Hi Kyle
I’ve looked at your commit. They way you are calculating the derivative of the sample may
not actuate enough. I’m calculating the derivative as ds(n) = (s(n+1) - s(n-1))/2.
Implementing a higher order derivative gives better sound, but eats the performance gain.
I’ve also tried to make a integer only version of the demodulator, but the rounding errors
makes it sound terrible. Strange enough it is also faster doing things partly in integer
and partly in floats.
I’v tried to profile the four methods in osx:
atan Fast: 11.5%running time
aran:lut 17.6% running time
atan std: 49.6% running time
aes: fm_demod2 22.9% running time
The percentage given is time spend in fm_dmod relative to the rest of the program.
/Anders
Den 30/01/2014 kl. 16.35 skrev keenerd <keenerd(a)gmail.com>om>:
On 1/30/14, keenerd <keenerd(a)gmail.com> wrote:
On 1/30/14, Anders Lynge Esbensen
<anders(a)lyes.dk> wrote:
I've implemented a faster FM demodulator for
rlt_fm.

########

Task instructions
In the email above, which of the four profiled methods shows the highest percentage of running time, and what is that percentage?

Excerpted records
########

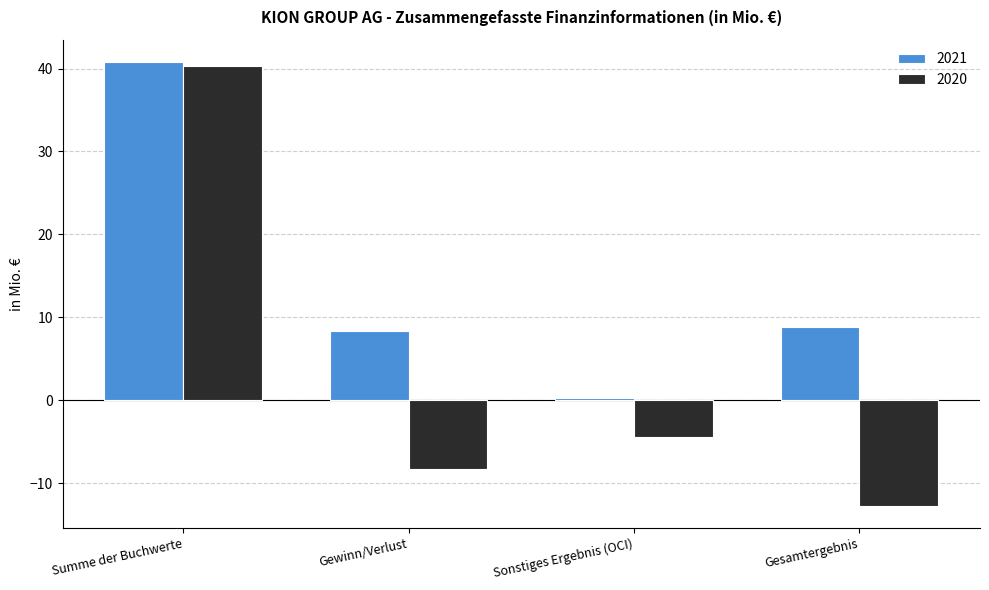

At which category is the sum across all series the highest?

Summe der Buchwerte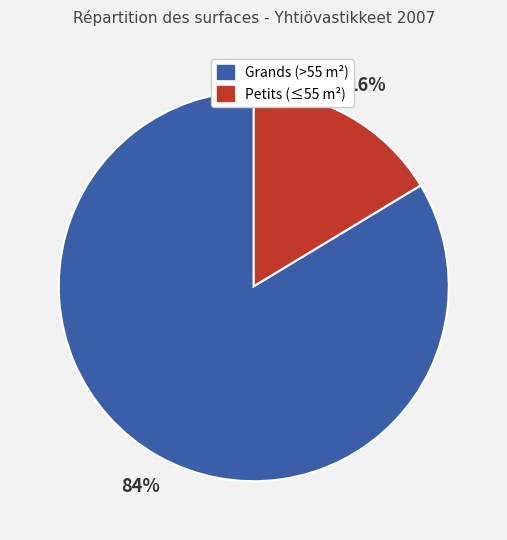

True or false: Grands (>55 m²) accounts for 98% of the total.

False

########

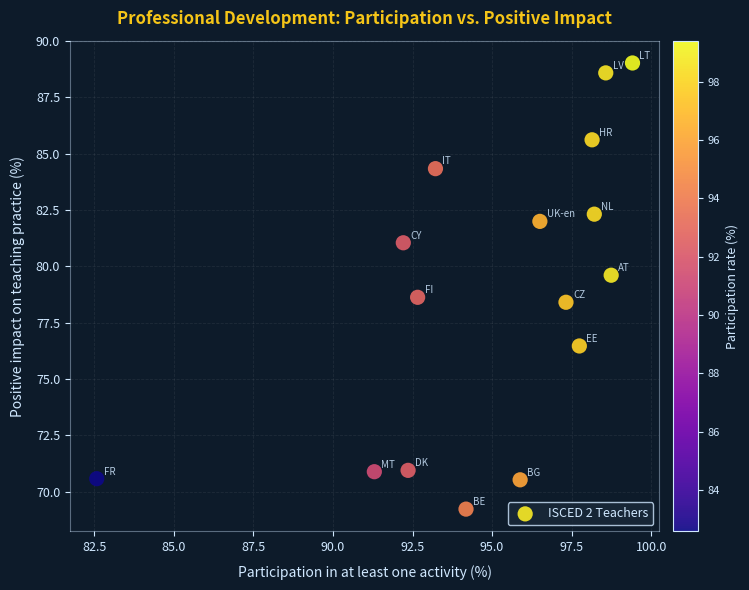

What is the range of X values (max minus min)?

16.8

########

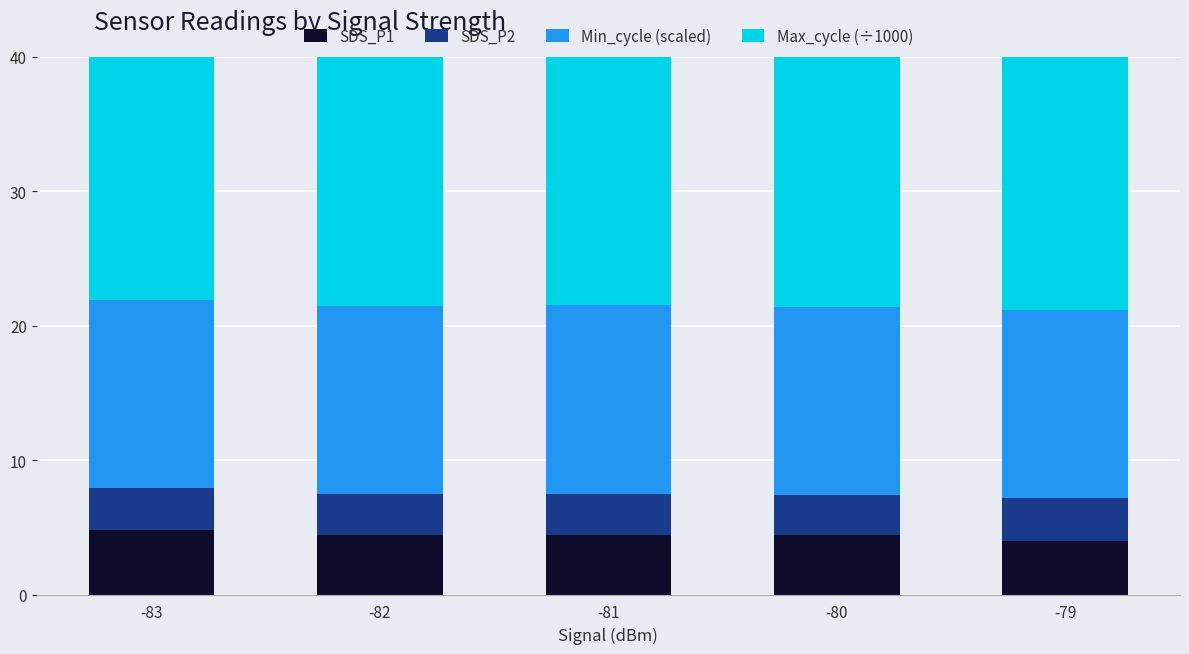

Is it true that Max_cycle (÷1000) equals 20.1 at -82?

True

########

Written reply
The atan std method, at 49.6% running time.